What is needed: The data below should be restated word for word, with every picture omitted.
====== Data provided ======
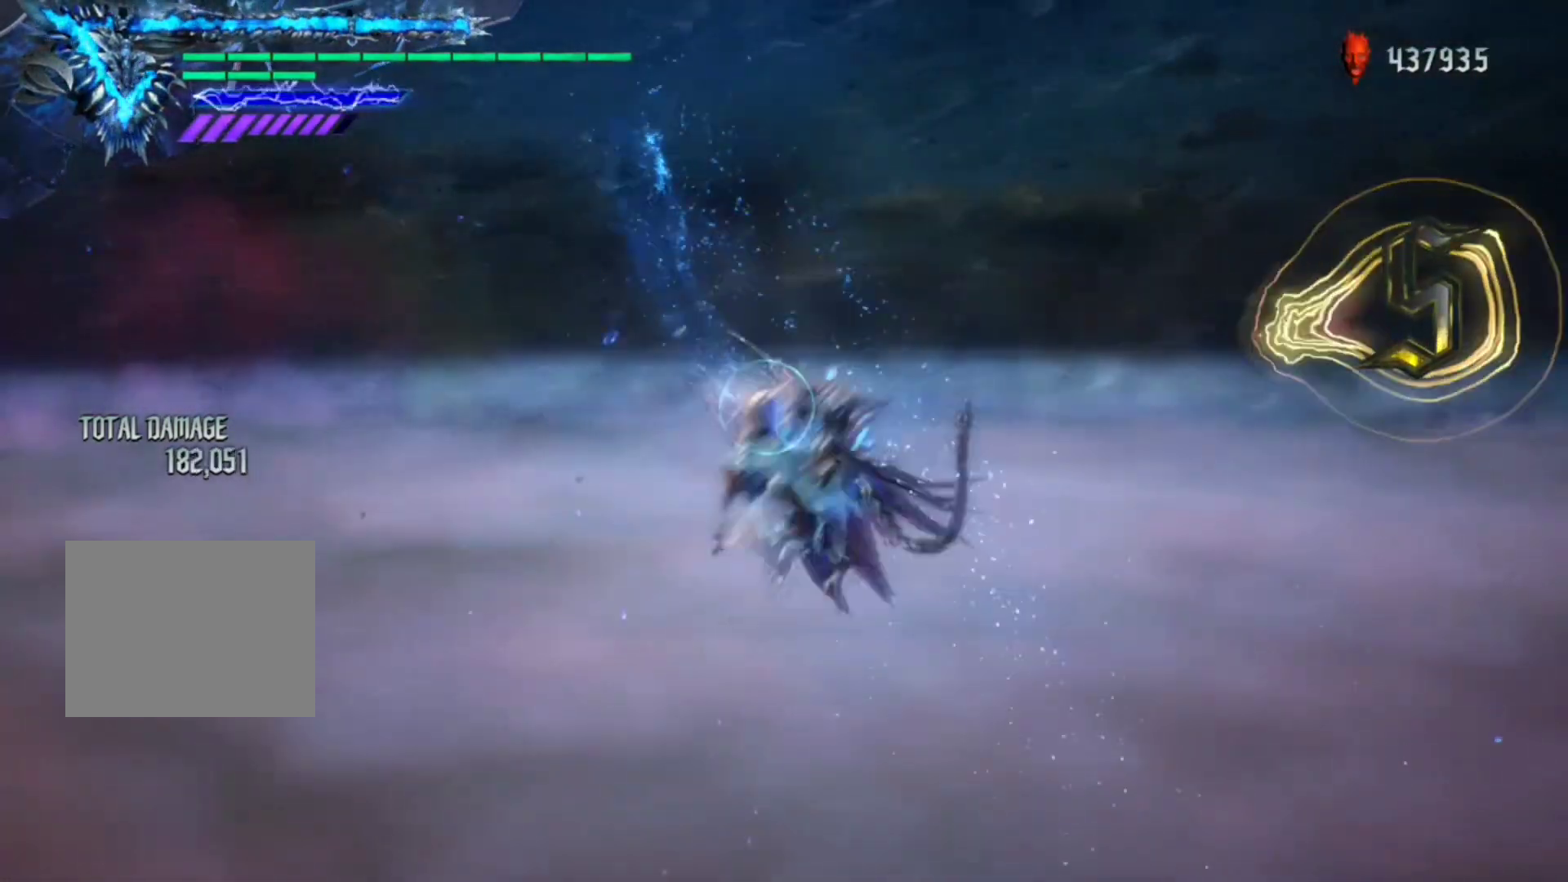
{"buttons": ["Y", "R1"], "left_stick": "center", "right_stick": "center", "events": [[417, "Y", "up"], [483, "Y", "down"]]}
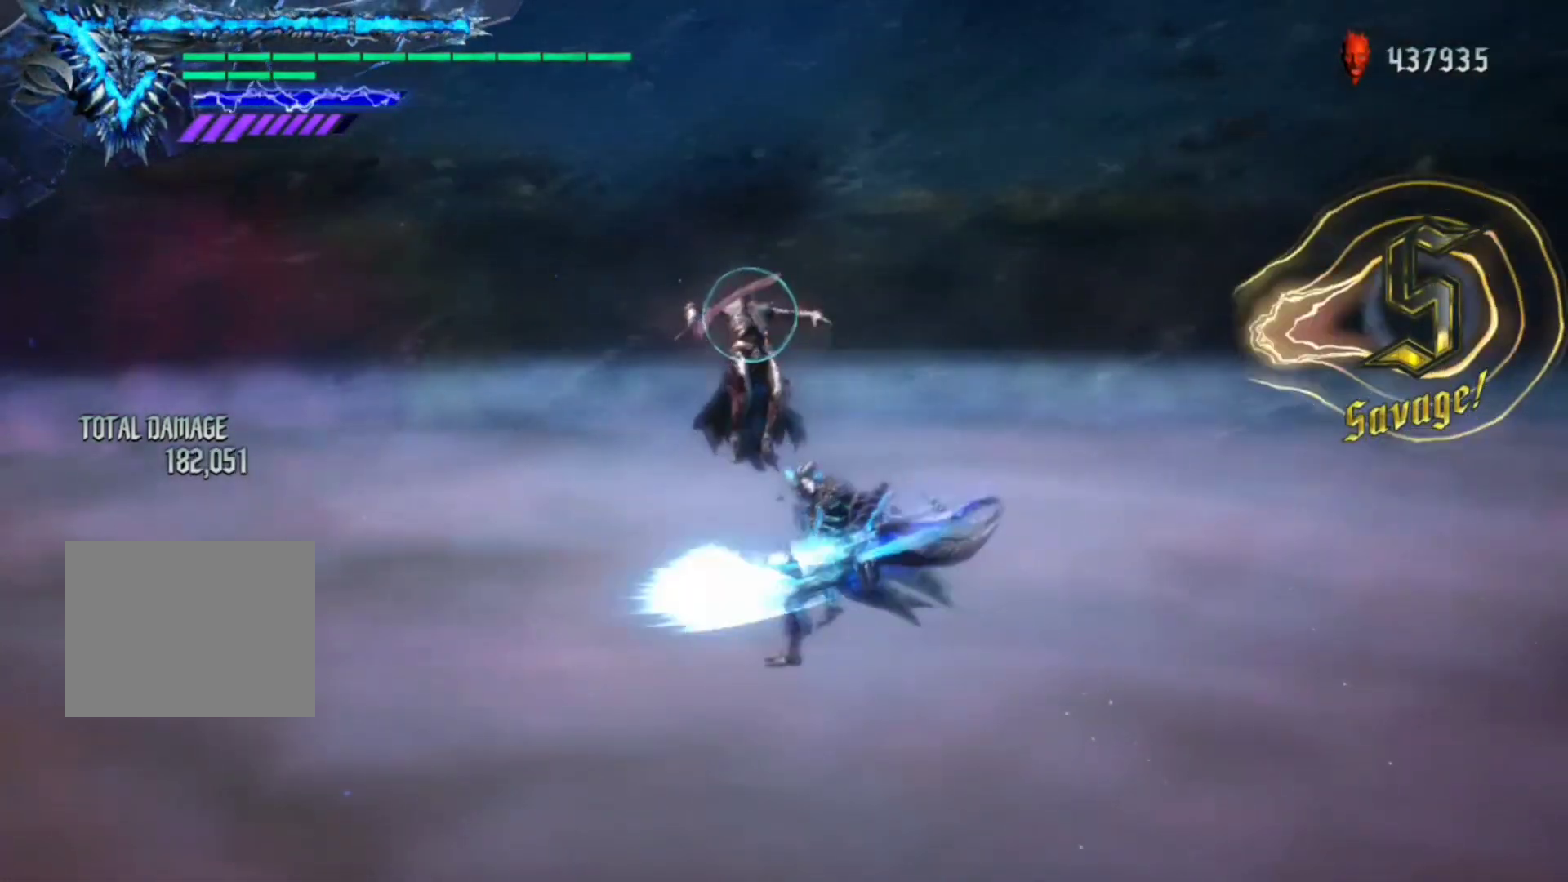
{"buttons": ["R1"], "left_stick": "down", "right_stick": "center", "events": [[150, "Y", "up"], [317, "left_stick", "down"]]}
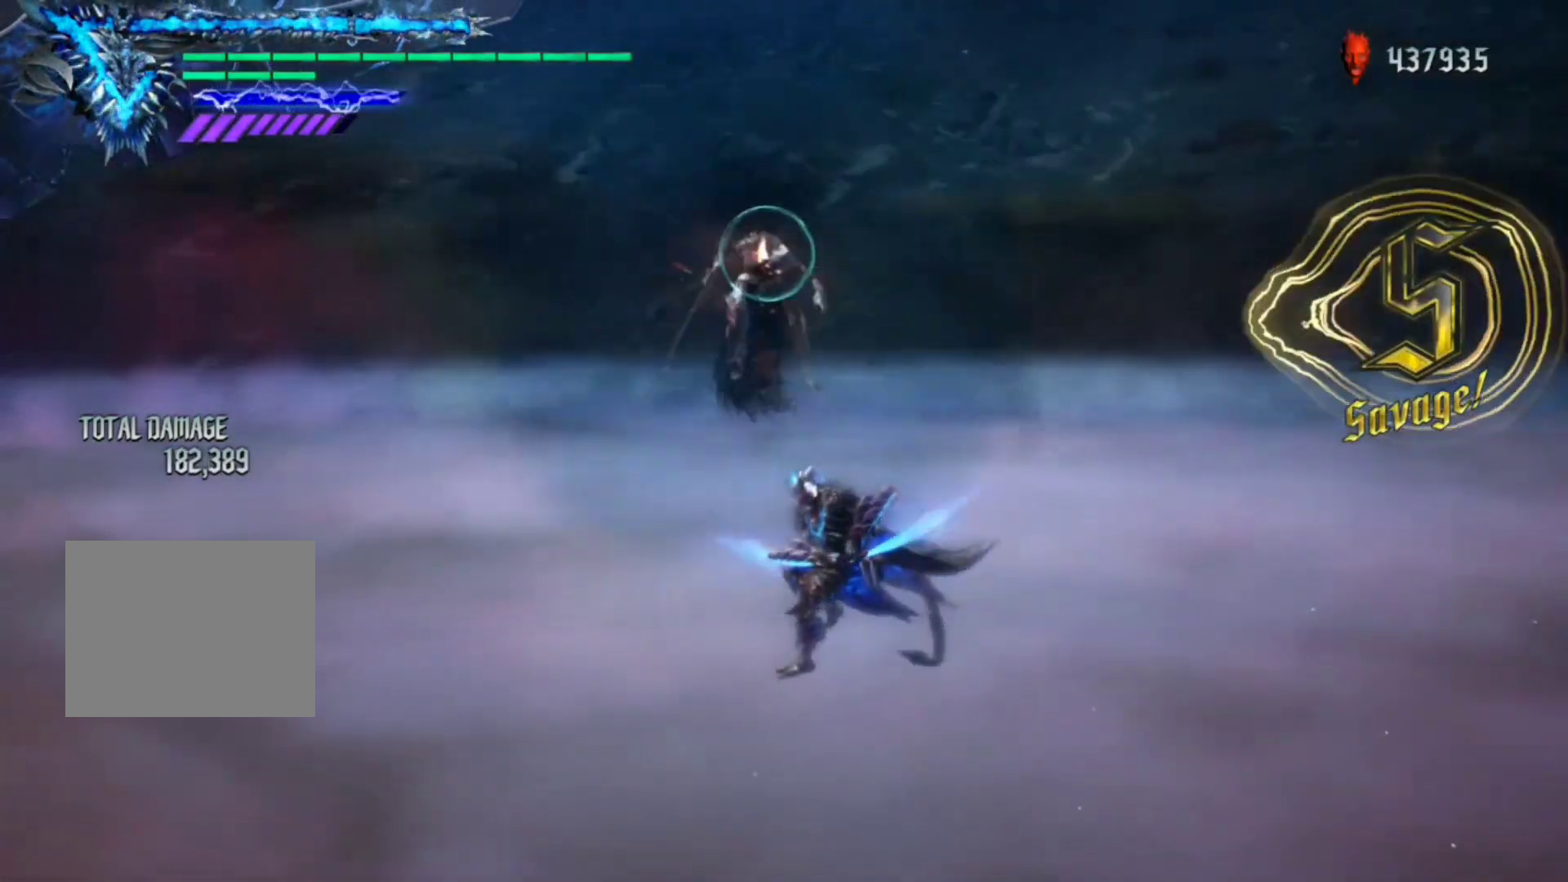
{"buttons": ["R1"], "left_stick": "center", "right_stick": "center", "events": [[17, "Y", "down"], [83, "Y", "up"], [450, "left_stick", "center"]]}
======
Solution:
{"buttons": ["Y", "R1"], "left_stick": "center", "right_stick": "center", "events": [[417, "Y", "up"], [483, "Y", "down"]]}
{"buttons": ["R1"], "left_stick": "down", "right_stick": "center", "events": [[150, "Y", "up"], [317, "left_stick", "down"]]}
{"buttons": ["R1"], "left_stick": "center", "right_stick": "center", "events": [[17, "Y", "down"], [83, "Y", "up"], [450, "left_stick", "center"]]}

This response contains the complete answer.